An interesting property of the Mechanical Turk market is that workers select their tasks from two main queues: “Most recently posted” and “Most HITs available”. This results in an interesting behavior in terms of completion times for a task: They are distributed according to a power-law: While many tasks get completed relatively quickly, some others starve. When you post your task with 100 subtasks, say 100 business cards that need to be digitized, the task appears on top of the “new tasks” list, more people notice that and more people work on it. You may get 70 of your subtasks completed in few minutes. But as other requesters post their tasks on the market, your task goes down in the new tasks list and fewer people see it. The completion rate goes down dramatically. By the time your task drops to the fifth page of the list you will be lucky if people notice your task at all. This is why many consider canceling their task at this point and repost them just to appear on the first page of task lists.

When we see such priority queues (in this case the list of “new tasks”) we see similar behaviors of task completion times. In fact we all have an intuitive understanding of the effect of the priority queue. We click on the top link on the first page of Google search results more often that a link that appears on the 10th page. See Barabasi’s article in Nature on this phenomenon (also see the supplementary material on this website in case you are interested in the underlying queuing theory).

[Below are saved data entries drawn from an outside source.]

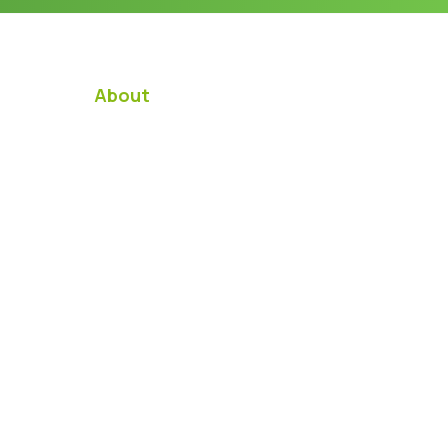
About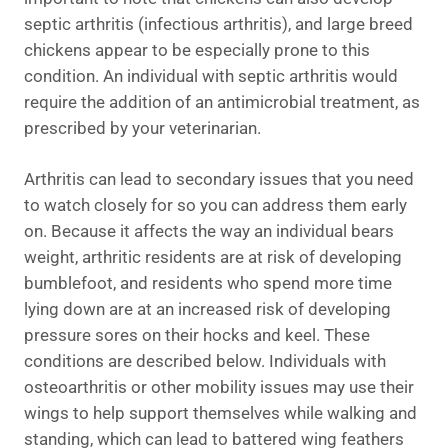
septic arthritis (infectious arthritis), and large breed
chickens appear to be especially prone to this
condition. An individual with septic arthritis would
require the addition of an antimicrobial treatment, as
prescribed by your veterinarian.
Arthritis can lead to secondary issues that you need
to watch closely for so you can address them early
on. Because it affects the way an individual bears
weight, arthritic residents are at risk of developing
bumblefoot, and residents who spend more time
lying down are at an increased risk of developing
pressure sores on their hocks and keel. These
conditions are described below. Individuals with
osteoarthritis or other mobility issues may use their
wings to help support themselves while walking and
standing, which can lead to battered wing feathers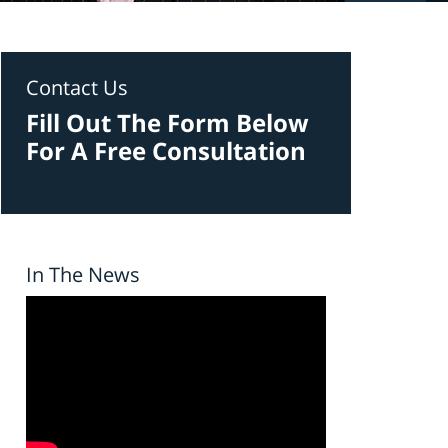
Contact Us
Fill Out The Form Below
For A Free Consultation
In The News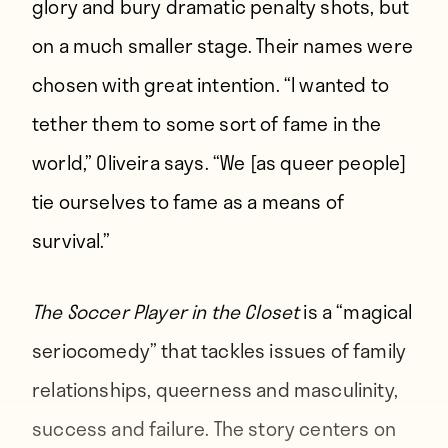
glory and bury dramatic penalty shots, but
on a much smaller stage. Their names were
chosen with great intention. “I wanted to
tether them to some sort of fame in the
world,” Oliveira says. “We [as queer people]
tie ourselves to fame as a means of
survival.”
The Soccer Player in the Closet
is a “magical
seriocomedy” that tackles issues of family
relationships, queerness and masculinity,
success and failure. The story centers on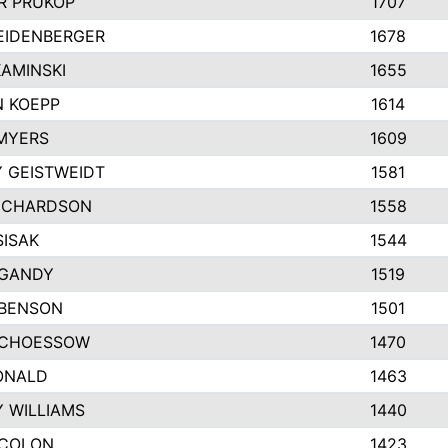
R PRUKOP
1707
EIDENBERGER
1678
AMINSKI
1655
 KOEPP
1614
MYERS
1609
 GEISTWEIDT
1581
ICHARDSON
1558
SISAK
1544
 GANDY
1519
 BENSON
1501
SCHOESSOW
1470
ONALD
1463
Y WILLIAMS
1440
 COLON
1423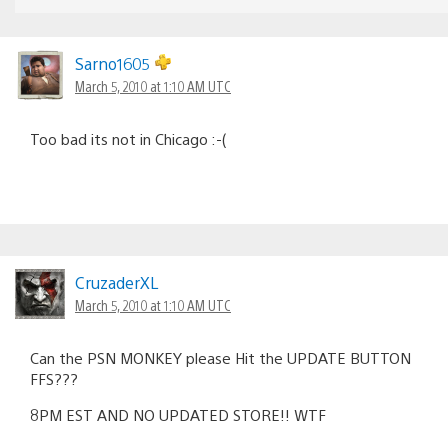
Sarno1605
March 5, 2010 at 1:10 AM UTC
Too bad its not in Chicago :-(
CruzaderXL
March 5, 2010 at 1:10 AM UTC
Can the PSN MONKEY please Hit the UPDATE BUTTON
FFS???
8PM EST AND NO UPDATED STORE!! WTF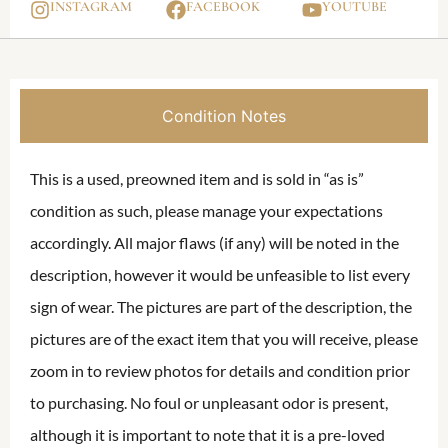
INSTAGRAM
FACEBOOK
YOUTUBE
Condition Notes
This is a used, preowned item and is sold in “as is”
condition as such, please manage your expectations
accordingly. All major flaws (if any) will be noted in the
description, however it would be unfeasible to list every
sign of wear. The pictures are part of the description, the
pictures are of the exact item that you will receive, please
zoom in to review photos for details and condition prior
to purchasing. No foul or unpleasant odor is present,
although it is important to note that it is a pre-loved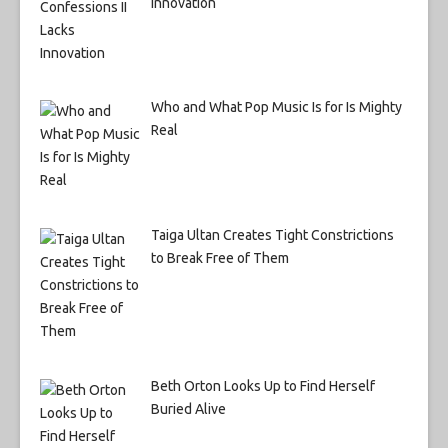
Innovation
Who and What Pop Music Is for Is Mighty
Real
Taiga Ultan Creates Tight Constrictions
to Break Free of Them
Beth Orton Looks Up to Find Herself
Buried Alive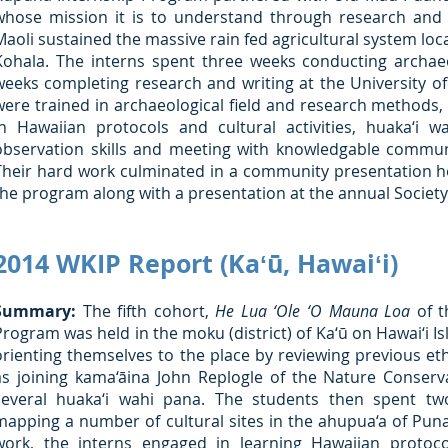
whose mission it is to understand through research and
Maoli sustained the massive rain fed agricultural system loc
Kohala. The interns spent three weeks conducting archaeo
weeks completing research and writing at the University of 
were trained in archaeological field and research methods, 
in Hawaiian protocols and cultural activities, huaka‘i w
observation skills and meeting with knowledgable commu
Their hard work culminated in a community presentation h
the program along with a presentation at the annual Societ
2014 WKIP Report (Kaʻū, Hawaiʻi)
Summary:
The fifth cohort,
He Lua ‘Ole ‘O Mauna Loa
of t
Program was held in the moku (district) of Ka‘ū on Hawai‘i I
orienting themselves to the place by reviewing previous eth
as joining kama‘āina John Replogle of the Nature Conse
several huaka‘i wahi pana. The students then spent t
mapping a number of cultural sites in the ahupua‘a of Punalu
work, the interns engaged in learning Hawaiian protoco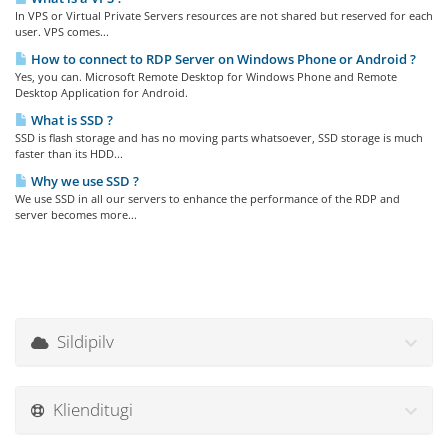
In VPS or Virtual Private Servers resources are not shared but reserved for each
user. VPS comes...
How to connect to RDP Server on Windows Phone or Android ?
Yes, you can. Microsoft Remote Desktop for Windows Phone and Remote
Desktop Application for Android.
What is SSD ?
SSD is flash storage and has no moving parts whatsoever, SSD storage is much
faster than its HDD...
Why we use SSD ?
We use SSD in all our servers to enhance the performance of the RDP and
server becomes more...
Sildipilv
Klienditugi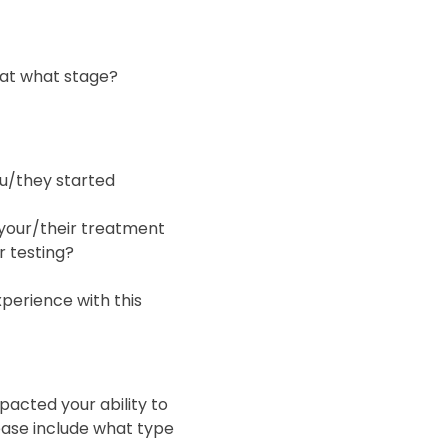
 at what stage?
ou/they started
 your/their treatment
r testing?
xperience with this
acted your ability to
ease include what type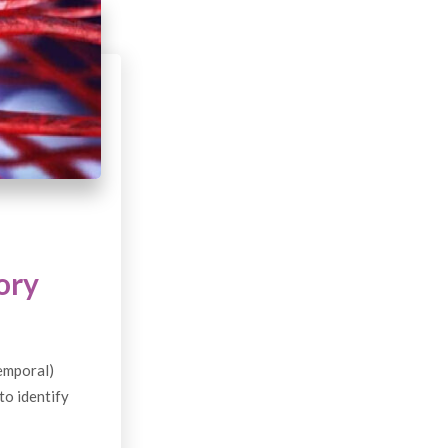
ory
temporal)
to identify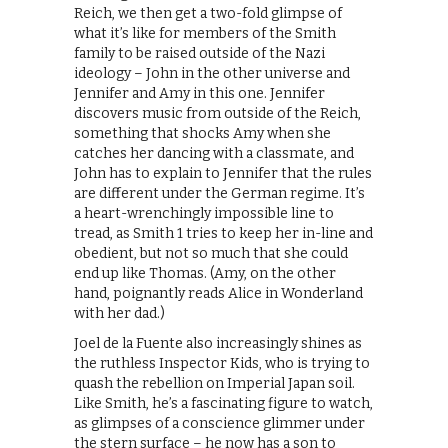
Reich, we then get a two-fold glimpse of
what it’s like for members of the Smith
family to be raised outside of the Nazi
ideology – John in the other universe and
Jennifer and Amy in this one. Jennifer
discovers music from outside of the Reich,
something that shocks Amy when she
catches her dancing with a classmate, and
John has to explain to Jennifer that the rules
are different under the German regime. It’s
a heart-wrenchingly impossible line to
tread, as Smith 1 tries to keep her in-line and
obedient, but not so much that she could
end up like Thomas. (Amy, on the other
hand, poignantly reads Alice in Wonderland
with her dad.)
Joel de la Fuente also increasingly shines as
the ruthless Inspector Kids, who is trying to
quash the rebellion on Imperial Japan soil.
Like Smith, he’s a fascinating figure to watch,
as glimpses of a conscience glimmer under
the stern surface – he now has a son to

Human behavior is hard to predict and to answer our completion time question we need to unlock this fascinating long tail complexity. This is an ongoing research project in the community. And so far I have approached this problem from two different perspectives: One, using a statistical technique called survival analysis (specifically, the Cox proportional hazards model), I’ve also explored the idea of Turkers as utility maximizes. Interested readers can refer to this paper. I’d like to highlight that this work is still at the early stages, and I will write more about the extensions of these works in future blog posts.